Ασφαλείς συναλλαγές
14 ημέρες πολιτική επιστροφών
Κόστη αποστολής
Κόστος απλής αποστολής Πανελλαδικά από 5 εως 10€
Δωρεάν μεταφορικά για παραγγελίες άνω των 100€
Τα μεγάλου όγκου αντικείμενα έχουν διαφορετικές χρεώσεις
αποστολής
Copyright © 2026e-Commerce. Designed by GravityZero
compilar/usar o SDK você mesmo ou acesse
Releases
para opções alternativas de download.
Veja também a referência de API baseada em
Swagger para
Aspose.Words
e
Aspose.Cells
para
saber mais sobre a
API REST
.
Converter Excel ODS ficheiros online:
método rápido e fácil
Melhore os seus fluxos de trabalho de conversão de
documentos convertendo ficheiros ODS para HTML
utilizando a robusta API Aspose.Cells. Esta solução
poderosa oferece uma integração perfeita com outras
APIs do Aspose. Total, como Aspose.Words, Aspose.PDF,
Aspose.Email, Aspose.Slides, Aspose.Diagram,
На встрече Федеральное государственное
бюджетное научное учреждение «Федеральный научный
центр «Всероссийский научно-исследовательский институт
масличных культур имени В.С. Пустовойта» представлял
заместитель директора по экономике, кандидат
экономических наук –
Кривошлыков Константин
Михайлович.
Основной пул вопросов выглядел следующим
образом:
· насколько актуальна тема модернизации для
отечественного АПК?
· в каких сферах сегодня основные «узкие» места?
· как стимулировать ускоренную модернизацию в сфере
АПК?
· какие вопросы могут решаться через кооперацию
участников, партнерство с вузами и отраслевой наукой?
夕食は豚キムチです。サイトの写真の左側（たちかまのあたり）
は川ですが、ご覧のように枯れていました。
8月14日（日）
══════════
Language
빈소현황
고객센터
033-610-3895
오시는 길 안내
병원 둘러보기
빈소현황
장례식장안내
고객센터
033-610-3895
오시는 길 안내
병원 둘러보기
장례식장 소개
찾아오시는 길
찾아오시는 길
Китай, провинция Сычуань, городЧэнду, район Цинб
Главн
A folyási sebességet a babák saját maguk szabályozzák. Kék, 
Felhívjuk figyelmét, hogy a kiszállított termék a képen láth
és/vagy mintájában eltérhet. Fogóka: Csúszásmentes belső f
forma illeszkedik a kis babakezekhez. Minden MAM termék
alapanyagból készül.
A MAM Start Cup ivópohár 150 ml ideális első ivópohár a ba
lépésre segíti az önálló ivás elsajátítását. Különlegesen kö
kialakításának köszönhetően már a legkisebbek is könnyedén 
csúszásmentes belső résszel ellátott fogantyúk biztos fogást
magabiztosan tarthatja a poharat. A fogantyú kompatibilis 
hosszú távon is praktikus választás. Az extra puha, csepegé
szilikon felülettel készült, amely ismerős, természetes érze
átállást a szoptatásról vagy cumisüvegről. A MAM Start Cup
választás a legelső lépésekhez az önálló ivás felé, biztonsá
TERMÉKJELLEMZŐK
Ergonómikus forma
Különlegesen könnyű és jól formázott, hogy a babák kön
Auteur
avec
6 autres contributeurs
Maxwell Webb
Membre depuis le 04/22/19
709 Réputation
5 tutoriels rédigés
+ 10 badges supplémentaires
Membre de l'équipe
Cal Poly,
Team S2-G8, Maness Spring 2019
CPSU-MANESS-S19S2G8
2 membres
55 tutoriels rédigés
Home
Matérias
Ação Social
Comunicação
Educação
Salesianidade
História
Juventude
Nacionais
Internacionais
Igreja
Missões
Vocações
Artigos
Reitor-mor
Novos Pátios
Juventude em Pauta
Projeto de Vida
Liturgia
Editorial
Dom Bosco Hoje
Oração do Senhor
══════════
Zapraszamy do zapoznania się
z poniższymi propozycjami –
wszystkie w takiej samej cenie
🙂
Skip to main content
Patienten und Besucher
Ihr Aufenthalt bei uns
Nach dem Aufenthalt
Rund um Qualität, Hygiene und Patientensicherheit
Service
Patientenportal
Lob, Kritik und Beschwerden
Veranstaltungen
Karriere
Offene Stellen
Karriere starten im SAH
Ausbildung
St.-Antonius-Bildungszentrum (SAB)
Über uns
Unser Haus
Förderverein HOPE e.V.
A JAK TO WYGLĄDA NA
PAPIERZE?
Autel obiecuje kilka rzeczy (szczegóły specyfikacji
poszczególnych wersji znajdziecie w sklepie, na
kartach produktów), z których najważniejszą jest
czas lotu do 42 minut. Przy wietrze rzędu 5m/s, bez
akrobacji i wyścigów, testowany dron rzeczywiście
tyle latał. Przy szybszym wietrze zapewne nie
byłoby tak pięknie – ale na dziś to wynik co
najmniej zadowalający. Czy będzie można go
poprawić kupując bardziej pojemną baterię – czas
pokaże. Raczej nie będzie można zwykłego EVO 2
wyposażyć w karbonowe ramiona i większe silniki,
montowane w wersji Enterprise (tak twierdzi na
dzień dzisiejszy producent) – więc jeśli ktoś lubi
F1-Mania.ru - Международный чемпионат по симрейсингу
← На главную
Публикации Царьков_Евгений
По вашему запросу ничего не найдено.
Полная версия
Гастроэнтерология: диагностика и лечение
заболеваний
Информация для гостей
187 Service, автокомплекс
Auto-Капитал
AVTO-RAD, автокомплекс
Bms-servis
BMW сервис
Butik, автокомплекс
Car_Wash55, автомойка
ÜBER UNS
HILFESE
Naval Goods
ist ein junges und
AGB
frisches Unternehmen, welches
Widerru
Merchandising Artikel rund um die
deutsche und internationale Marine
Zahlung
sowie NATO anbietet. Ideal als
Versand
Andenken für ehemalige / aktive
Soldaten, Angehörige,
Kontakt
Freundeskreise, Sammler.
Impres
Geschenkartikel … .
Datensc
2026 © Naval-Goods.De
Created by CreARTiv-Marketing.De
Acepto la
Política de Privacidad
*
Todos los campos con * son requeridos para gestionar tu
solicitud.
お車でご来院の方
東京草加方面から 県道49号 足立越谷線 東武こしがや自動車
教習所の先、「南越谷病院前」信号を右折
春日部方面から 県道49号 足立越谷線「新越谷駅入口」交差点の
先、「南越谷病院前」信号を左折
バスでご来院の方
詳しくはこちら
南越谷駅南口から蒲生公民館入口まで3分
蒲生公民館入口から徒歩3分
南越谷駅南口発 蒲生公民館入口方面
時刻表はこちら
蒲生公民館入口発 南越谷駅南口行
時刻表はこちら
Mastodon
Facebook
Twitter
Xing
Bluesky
══════════
Locate and copy every line of the records that contains the string "Przy". Case counts.

czas lotu do 42 minut. Przy wietrze rzędu 5m/s, bez
tyle latał. Przy szybszym wietrze zapewne nie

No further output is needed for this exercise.